A surprisingly sticky belief is that a machine learning model merely reflects existing algorithmic bias in the dataset and does not itself contribute to harm. Why, despite clear evidence to the contrary, does the myth of the impartial model still hold allure for so many within our research community? Algorithms are not impartial, and some design choices are better than others. Recognizing how model design impacts harm opens up new mitigation techniques that are less burdensome than comprehensive data collection.
In the absence of intentional interventions, a trained machine learning model can and does amplify undesirable biases in the training data.

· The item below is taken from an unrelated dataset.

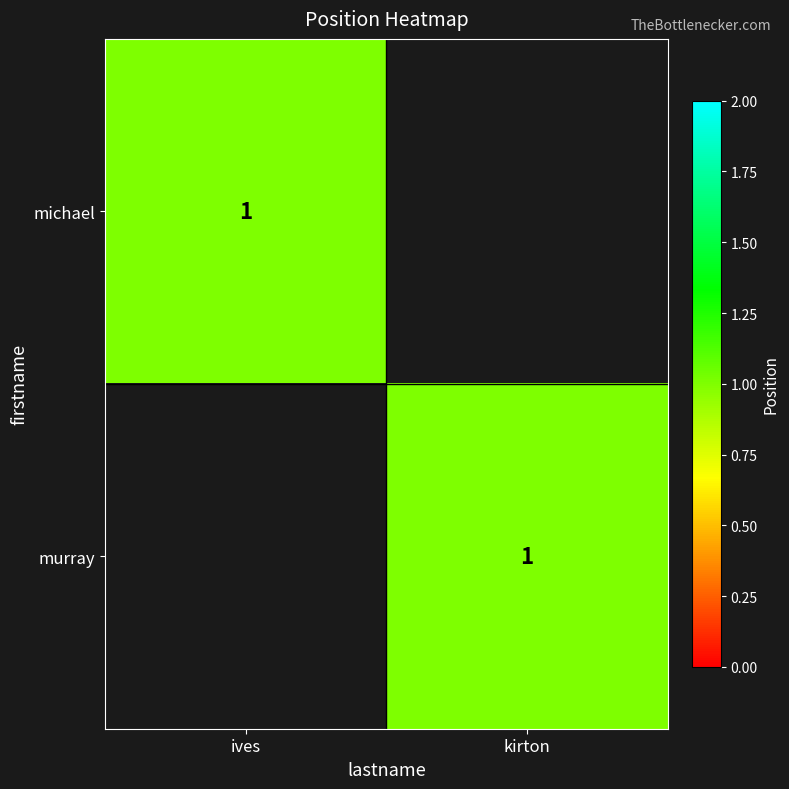

Which series has the largest range (max minus min)?

michael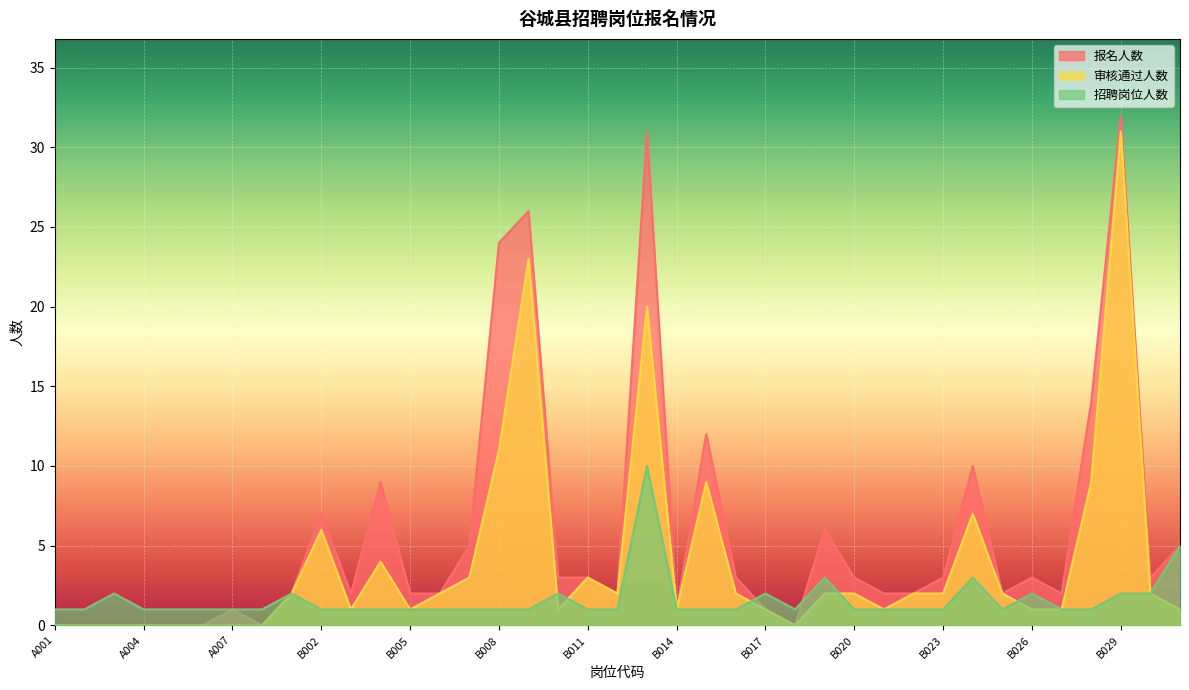

True or false: 审核通过人数 and 报名人数 cross at least once.

False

A rich body of work to date has examined these forms of problematic algorithmic bias, finding disparities—relating to race, gender, geo-diversity, and more—in the performance of machine learning models.
However, a surprisingly prevalent belief is that a machine learning model merely reflects existing algorithmic bias in the dataset and does not itself contribute to harm. Here, we start out with a deceptively simple question: how does model design contribute to algorithmic bias?
A more nuanced understanding of what contributes to algorithmic bias matters because it also dictates where we spend effort mitigating harm. If algorithmic bias is merely a data problem, the often-touted solution is to de-bias the data pipeline. However, data “fixes” such as re-sampling or re-weighting the training distribution are costly and hinge on (1) knowing a priori what sensitive features are responsible for the undesirable bias and (2) having comprehensive labels for protected attributes and all proxy variables.